Copy the lines verbatim, starting at the line containing "order: Decapoda" and ending at the line containing "order: Fabales".

Stored dataset lines
════
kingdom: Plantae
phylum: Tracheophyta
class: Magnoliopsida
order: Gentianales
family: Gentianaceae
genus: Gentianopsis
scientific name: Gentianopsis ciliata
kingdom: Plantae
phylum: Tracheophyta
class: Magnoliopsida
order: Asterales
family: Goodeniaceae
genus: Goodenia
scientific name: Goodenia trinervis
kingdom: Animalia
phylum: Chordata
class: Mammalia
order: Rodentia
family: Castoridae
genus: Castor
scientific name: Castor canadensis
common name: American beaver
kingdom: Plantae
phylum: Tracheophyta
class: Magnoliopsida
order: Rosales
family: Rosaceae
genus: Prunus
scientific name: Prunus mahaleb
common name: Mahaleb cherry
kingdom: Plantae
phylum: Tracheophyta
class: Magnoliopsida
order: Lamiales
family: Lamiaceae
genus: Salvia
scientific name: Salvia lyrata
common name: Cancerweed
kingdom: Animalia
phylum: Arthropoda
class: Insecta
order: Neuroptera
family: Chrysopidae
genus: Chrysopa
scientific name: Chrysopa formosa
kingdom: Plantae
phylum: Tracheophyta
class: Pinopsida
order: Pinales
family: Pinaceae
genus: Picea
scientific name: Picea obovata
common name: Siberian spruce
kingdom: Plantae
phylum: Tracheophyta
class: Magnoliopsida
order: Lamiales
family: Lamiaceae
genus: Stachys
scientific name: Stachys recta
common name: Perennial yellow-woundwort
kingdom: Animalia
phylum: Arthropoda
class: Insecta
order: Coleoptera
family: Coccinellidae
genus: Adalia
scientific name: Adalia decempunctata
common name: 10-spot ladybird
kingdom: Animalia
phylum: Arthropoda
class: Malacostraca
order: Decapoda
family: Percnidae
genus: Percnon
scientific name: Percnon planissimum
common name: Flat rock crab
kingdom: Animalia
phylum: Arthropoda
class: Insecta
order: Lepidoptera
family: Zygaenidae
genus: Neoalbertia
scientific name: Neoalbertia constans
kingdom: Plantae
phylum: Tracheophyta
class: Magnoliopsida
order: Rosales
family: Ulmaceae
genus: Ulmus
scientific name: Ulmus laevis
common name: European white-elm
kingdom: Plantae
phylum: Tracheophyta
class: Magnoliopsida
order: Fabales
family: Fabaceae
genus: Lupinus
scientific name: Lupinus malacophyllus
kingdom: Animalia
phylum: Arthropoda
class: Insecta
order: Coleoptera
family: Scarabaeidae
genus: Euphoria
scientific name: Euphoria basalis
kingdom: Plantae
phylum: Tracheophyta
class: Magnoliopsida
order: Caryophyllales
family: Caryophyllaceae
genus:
════
--- Task result ---
order: Decapoda
family: Percnidae
genus: Percnon
scientific name: Percnon planissimum
common name: Flat rock crab
kingdom: Animalia
phylum: Arthropoda
class: Insecta
order: Lepidoptera
family: Zygaenidae
genus: Neoalbertia
scientific name: Neoalbertia constans
kingdom: Plantae
phylum: Tracheophyta
class: Magnoliopsida
order: Rosales
family: Ulmaceae
genus: Ulmus
scientific name: Ulmus laevis
common name: European white-elm
kingdom: Plantae
phylum: Tracheophyta
class: Magnoliopsida
order: Fabales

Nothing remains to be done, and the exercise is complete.